Records supplied:
** start **

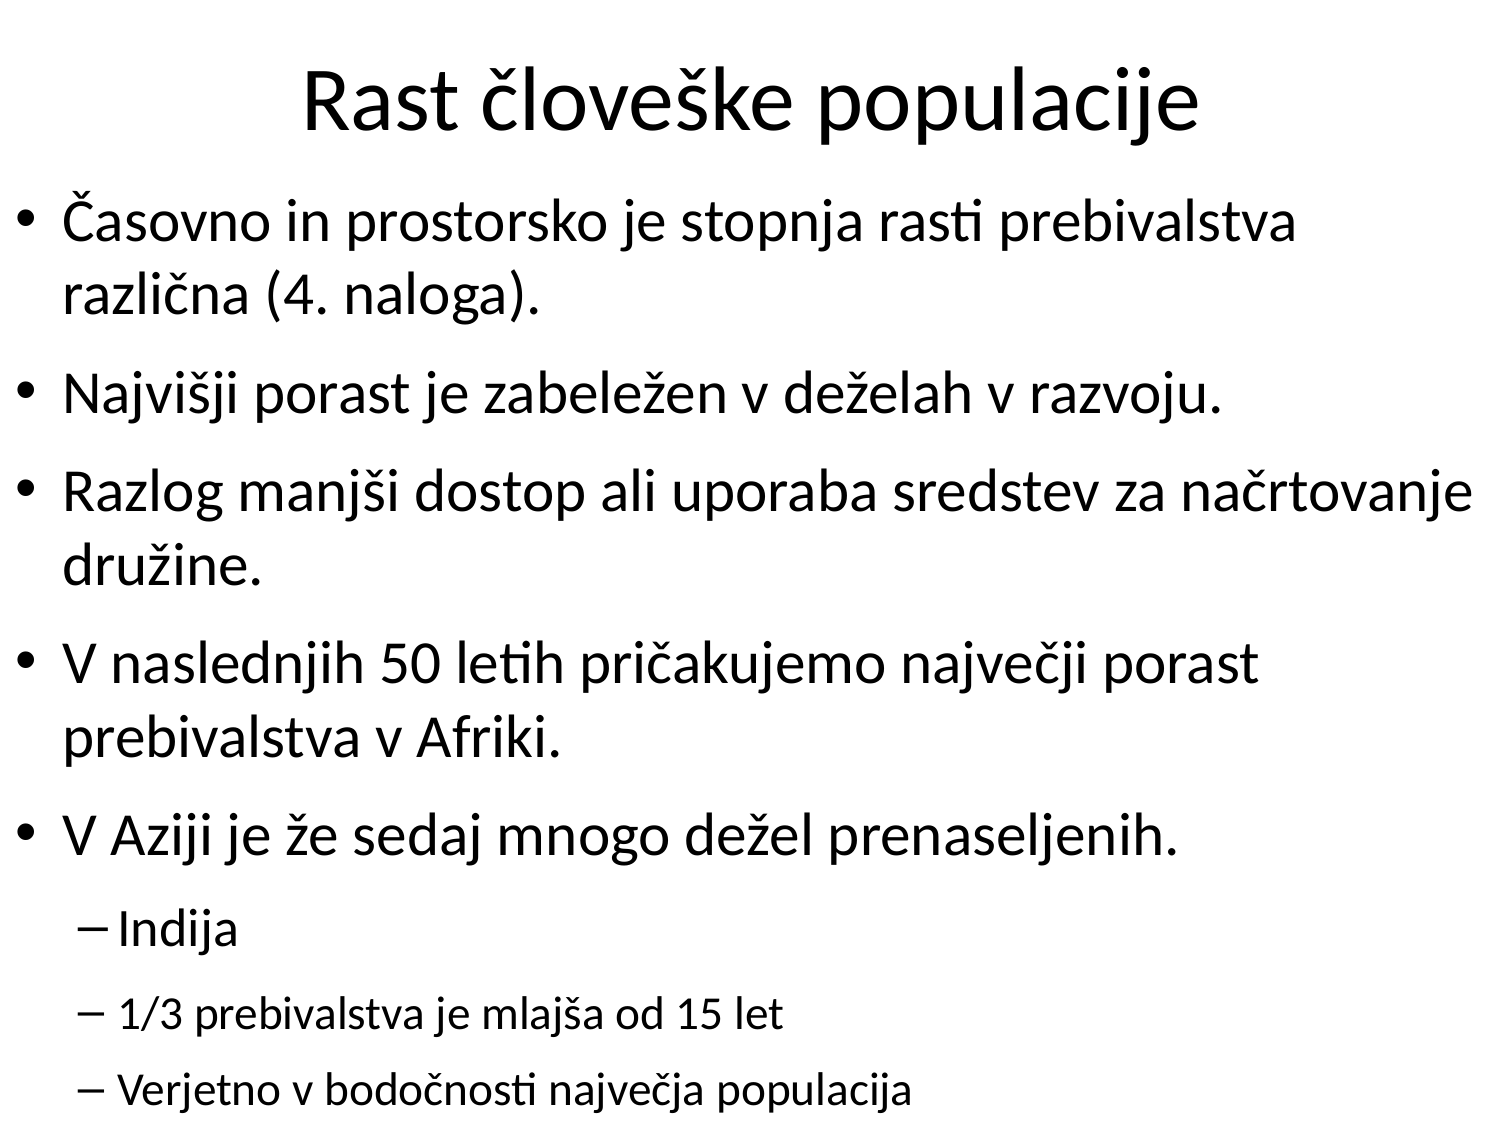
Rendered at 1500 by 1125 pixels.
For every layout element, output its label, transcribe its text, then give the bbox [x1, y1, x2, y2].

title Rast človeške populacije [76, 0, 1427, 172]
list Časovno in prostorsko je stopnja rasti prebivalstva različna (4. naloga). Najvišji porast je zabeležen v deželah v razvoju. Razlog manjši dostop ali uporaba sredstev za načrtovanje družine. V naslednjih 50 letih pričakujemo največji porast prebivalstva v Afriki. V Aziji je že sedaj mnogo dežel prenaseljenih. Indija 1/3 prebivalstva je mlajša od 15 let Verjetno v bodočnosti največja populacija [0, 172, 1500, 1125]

** end **
** start **

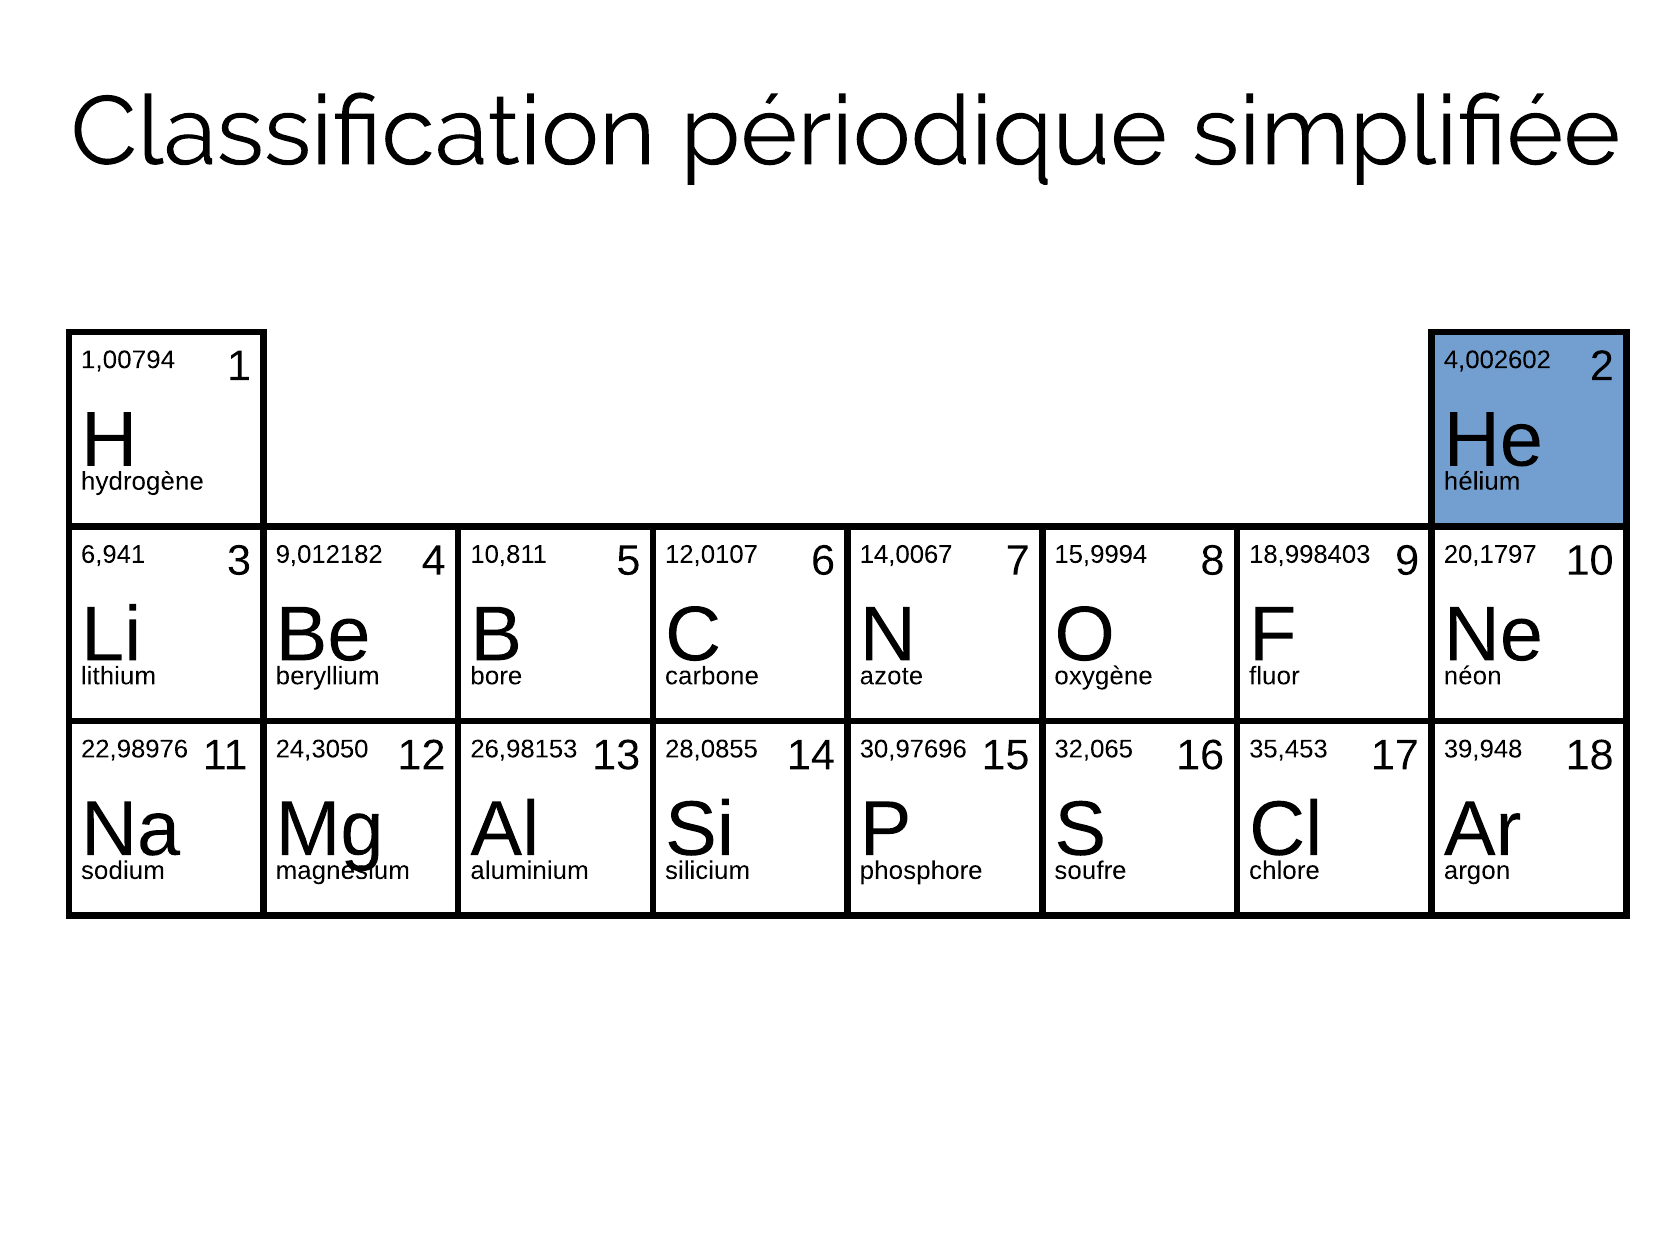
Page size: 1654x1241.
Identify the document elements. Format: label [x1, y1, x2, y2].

** end **

Requirements:
Copy out word for word the lines in the first listing, starting at the line that contains "Rendered at 1500 by 1125 pixels." and stopping after the line that contains "title Rast človeške".

Written solution:
Rendered at 1500 by 1125 pixels.
For every layout element, output its label, transcribe its text, then give the bbox [x1, y1, x2, y2].

title Rast človeške populacije [76, 0, 1427, 172]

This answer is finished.